Topeka Two business groups announced Wednesday that they had formed a coalition to lobby legislators to reauthorize the Kansas Lottery, which provides millions of dollars in economic development funds each year.
The new group, the Kansas Lottery Extension Coalition, was created by the Kansas Chamber of Commerce and Industry and the Kansas Industrial Developers Assn.
The Legislature must decide next year whether to allow the lottery to continue after July 1, 2002.
The lottery generates about $62 million in state revenues each year. Nearly half of that goes toward economic development, which accounts for business leaders' intense interest in renewing the lottery.
Jon Daveline, chairman of the new group, said nearly $500 million of lottery proceeds had gone to economic development projects in the lottery's 13-year history.
"You don't turn economic development and those long-term investments on and off," Daveline said during a news conference at the headquarters of Hill's Pet Nutrition Inc.
Walt George, Hill's vice president of customer service, said lottery money provided about $350,000 to help create more than 60 jobs and provide job training for 250 employees at his company.
Kim Wilcox, executive director of the state Board of Regents, noted that $9.8 million of the lottery money each year went for technical education.
Kansas University received about $2 million this year in economic development funds from the Kansas Technology Enterprise Corp., which is funded by lottery money. The money went to Higuchi Biosciences Center and the Information & Telecommunication Technology Center.

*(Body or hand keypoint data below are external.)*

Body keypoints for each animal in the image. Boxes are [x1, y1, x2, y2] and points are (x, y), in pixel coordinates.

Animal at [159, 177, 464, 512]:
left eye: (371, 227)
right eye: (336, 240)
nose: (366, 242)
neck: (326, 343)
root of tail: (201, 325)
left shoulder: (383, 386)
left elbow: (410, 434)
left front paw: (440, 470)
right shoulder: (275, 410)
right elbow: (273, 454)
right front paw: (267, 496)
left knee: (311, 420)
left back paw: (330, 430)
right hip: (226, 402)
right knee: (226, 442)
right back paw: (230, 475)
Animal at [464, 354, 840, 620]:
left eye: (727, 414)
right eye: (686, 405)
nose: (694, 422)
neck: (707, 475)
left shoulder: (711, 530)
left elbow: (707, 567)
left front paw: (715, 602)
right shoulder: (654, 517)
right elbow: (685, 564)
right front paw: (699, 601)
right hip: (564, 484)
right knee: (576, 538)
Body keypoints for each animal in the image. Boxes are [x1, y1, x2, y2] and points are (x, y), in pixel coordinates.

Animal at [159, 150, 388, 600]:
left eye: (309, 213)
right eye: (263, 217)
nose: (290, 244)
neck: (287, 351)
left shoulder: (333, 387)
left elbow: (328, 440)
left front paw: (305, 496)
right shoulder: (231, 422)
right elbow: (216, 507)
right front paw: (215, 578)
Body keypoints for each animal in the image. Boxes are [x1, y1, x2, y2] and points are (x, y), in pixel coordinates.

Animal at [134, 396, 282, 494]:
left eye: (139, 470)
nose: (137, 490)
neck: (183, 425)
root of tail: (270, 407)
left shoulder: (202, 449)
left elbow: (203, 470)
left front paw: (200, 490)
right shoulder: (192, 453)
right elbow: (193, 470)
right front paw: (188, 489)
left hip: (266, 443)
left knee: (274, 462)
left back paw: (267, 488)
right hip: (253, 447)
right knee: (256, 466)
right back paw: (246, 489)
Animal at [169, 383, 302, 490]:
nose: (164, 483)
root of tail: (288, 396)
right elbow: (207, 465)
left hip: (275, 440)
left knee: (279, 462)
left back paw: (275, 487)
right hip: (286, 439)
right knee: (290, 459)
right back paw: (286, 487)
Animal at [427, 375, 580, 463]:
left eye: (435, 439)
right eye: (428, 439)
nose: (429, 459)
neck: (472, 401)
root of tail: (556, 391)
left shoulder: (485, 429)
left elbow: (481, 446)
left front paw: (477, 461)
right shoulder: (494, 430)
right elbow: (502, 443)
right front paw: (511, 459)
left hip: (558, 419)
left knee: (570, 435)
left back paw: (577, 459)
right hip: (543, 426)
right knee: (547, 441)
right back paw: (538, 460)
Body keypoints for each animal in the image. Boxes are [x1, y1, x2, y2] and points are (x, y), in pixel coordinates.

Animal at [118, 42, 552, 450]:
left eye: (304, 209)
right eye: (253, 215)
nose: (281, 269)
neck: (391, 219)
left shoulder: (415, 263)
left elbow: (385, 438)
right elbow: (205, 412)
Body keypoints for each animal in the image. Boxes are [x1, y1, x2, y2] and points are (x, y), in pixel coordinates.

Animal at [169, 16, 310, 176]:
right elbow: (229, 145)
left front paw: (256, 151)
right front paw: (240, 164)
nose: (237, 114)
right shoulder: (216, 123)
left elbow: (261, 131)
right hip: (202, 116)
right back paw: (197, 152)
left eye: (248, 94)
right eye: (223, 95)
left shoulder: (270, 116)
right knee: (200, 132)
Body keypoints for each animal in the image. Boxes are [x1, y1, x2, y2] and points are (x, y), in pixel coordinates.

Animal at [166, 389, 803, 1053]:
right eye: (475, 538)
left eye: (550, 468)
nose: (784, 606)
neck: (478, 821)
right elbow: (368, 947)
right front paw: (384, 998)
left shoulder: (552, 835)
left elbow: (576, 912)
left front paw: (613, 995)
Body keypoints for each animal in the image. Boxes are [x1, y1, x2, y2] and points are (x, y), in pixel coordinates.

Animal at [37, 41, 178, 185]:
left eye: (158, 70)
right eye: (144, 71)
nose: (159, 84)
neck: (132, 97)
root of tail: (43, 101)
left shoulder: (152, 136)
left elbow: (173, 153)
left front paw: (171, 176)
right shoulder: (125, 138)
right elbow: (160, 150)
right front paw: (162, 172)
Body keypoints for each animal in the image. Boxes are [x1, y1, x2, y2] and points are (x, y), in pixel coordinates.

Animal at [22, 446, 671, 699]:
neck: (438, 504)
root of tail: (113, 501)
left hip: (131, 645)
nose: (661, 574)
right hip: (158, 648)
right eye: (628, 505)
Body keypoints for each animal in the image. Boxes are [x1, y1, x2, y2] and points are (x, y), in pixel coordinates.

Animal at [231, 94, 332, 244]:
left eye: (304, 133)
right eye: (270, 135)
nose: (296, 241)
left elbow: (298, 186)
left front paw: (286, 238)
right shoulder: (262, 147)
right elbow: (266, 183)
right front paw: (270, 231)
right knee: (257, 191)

John Fowler, president and chief executive officer of the KCCI, said he didn't think recent negative publicity surrounding the lottery would hurt its chances of renewal.
Debi Moore, KIDA president, agreed.
"You don't throw out a program because there have been some problems with it," said Moore, who is senior vice president for economic development at the Lawrence Chamber of Commerce. "The lottery expenditures have worked for Kansas."
Last month, former employee Richard Lee Knowlton was charged with altering dozens of computer records and tickets to create nearly $63,000 worth of bogus lottery prizes for himself. He faces 268 theft, computer crime and official misconduct charges.
Knowlton says he did alter some tickets and cashed them, but only to show lottery officials flaws in their security.
Fowler said a survey sponsored by the KCCI and the KIDA showed that 62 percent of respondents favored renewing the lottery. The survey was taken in late September, shortly after Knowlton was charged.